“所以,那小子怎么没来见我?”王怜花叫来小何,问道。
他回来才十几日,除非燕尽会飞,才能在此刻来见王怜花。
王怜花之所以这么问,只是想知道燕尽在做什么。
燕尽的手札停在三个月之前,这小子去做了什么?
小何的表情有些犹豫,有点无奈,甚至还有些怅然。
王怜花:“怎么?”
小何略带心酸道:“公子,燕尽长大了……他变得有些叛逆。”
王怜花:“?”
据小何所说,燕尽一直很乖巧懂事可爱聪明又伶俐,但自从三个月前荡秋千时摔了一跤之后便表现得很奇怪,现在谁也不知道他到底身在何处。
只有隔一段时间从不同据点留下的暗号表明人还活着。
王怜花:“……怎么荡秋千会摔跤?”
这些年武功都白练了吗?简直给他丢脸。
小何叹气:“这孩子生病了也不说,头晕眼花还非要荡秋千吹冷风,荡到最高处的时候一脑袋栽了下来,摔得头破血流,在床上躺了五天,病没好,伤也没好,就溜出门了。”
这五年间小何的变化也很大。王怜花记得小何以前没有那么唠叨的,现在的小何简直像个心酸的老父亲。

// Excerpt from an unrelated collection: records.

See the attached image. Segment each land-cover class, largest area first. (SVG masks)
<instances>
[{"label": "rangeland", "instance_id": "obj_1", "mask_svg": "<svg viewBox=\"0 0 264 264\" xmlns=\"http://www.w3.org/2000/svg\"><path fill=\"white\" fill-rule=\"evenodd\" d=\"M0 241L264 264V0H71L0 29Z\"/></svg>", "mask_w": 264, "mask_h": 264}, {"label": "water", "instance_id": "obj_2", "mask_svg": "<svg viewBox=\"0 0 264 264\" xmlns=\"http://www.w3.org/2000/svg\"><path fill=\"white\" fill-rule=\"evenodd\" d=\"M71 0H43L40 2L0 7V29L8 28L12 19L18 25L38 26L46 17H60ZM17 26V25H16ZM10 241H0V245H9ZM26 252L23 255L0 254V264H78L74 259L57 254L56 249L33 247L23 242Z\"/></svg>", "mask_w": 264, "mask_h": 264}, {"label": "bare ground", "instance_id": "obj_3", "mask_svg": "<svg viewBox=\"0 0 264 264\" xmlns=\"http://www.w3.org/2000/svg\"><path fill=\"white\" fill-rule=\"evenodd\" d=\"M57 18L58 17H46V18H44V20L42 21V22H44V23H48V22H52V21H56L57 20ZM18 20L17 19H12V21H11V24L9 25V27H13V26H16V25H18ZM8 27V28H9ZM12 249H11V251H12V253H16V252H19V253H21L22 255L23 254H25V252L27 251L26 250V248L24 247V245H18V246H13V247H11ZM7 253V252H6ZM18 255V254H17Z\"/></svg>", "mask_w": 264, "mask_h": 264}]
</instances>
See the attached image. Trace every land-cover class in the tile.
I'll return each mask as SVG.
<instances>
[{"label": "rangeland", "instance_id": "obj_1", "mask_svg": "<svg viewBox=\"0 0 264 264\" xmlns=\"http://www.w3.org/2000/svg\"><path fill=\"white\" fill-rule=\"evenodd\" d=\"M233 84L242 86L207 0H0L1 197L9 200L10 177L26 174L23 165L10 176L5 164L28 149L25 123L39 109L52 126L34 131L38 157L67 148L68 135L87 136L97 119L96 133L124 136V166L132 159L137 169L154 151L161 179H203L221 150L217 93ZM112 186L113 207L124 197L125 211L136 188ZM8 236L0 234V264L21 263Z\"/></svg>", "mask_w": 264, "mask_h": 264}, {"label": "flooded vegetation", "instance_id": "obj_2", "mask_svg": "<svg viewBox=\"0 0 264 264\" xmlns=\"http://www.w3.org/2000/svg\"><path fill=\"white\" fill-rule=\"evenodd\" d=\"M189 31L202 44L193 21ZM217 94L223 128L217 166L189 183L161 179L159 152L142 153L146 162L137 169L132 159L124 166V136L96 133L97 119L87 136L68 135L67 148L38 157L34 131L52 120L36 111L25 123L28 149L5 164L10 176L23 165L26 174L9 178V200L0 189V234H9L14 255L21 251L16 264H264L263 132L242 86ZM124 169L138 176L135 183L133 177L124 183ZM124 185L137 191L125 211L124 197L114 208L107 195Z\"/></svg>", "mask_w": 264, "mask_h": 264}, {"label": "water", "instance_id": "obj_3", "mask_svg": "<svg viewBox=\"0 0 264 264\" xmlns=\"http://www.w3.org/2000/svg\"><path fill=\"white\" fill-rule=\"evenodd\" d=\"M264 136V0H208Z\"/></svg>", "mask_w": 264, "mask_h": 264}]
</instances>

燕尽的表现确实有些古怪,王怜花若有所思,想到他曾经和燕尽说过的玩笑话。
难不成摔了一跤,撞到脑袋,燕尽还真想起了过去的记忆么?
10。
在见到燕尽之前,王怜花先见到了江湖中的新起之秀。
江湖很大,奇怪的人也多,但他们几个何止奇怪,简直算是癫狂。
王怜花冷眼看着伯初扔了刀,拽着玉罗刹的衣角,从弟弟叫到侄子,辈分降了又降,最后玉罗刹莫名其妙多了个七舅姥爷。
玉罗刹对伯初捶了又打,伯初死死地挂在他身上不放手。
玉罗刹祸水东引,指着王怜花:“那个是你弟弟!”
王怜花岿然不动,对玉罗刹说:“我如果是他的弟弟,你就是我的儿子。”
不等玉罗刹说话,伯初牵起他和王怜花的手,泪水在眼眶中打转:“弟弟,大侄子,我们回家。”
玉罗刹莫名其妙多了个爹。
伯初说话没条理,牵着弟弟和弟弟儿子往家里走,手劲贼大,两个倒霉蛋甩了又甩,怎么都甩不脱,反而被握得更紧。
两人从来没有这样与人牵过手。
王怜花和玉罗刹对视,后者早被伯初祸害过,此刻一副意料之中的神色,甚至还有隐隐约约对王怜花不清楚具体情况就凑上来的鄙视。
玉罗刹:活该你被逮住玩过家家。
王怜花:傻子。
11。
伯初的弟弟究竟是什么身份,是高是矮,是胖是瘦,走丢的时候是什么年纪,伯初本人一个都说不清。
玉罗刹给伯初指了条明路,善解人意地说:“你如今年纪不过二十来岁,你弟弟最大也是二十左右,去找那些比你小的人吧,就算他们不是你弟弟,但多个人多条路,说不定他们会帮你找到你弟弟呢。”
很狡猾的一招祸水东引。
正常人必定不会信这种鬼话,但伯初信了,王怜花后来隔了半个月,再见到他,这人对着聿飞光在喊弟弟。
聿飞光是个镖师,还是个很没有事业运的镖师,在业内人称镖局克星。
他曾经去王怜花手底下的镖局求职,但王怜花听到消息时,此人已经被拒绝了,并且又将一家镖局“克”到倒闭。
谁能想到那些小镖局竟然卧虎藏龙,不是有潜逃十年的灭门凶手,就是暗中与匪帮勾结呢?
聿飞光的运气实在太好了。
被伯初缠着叫弟弟的聿飞光瞳孔地震,僵在原地。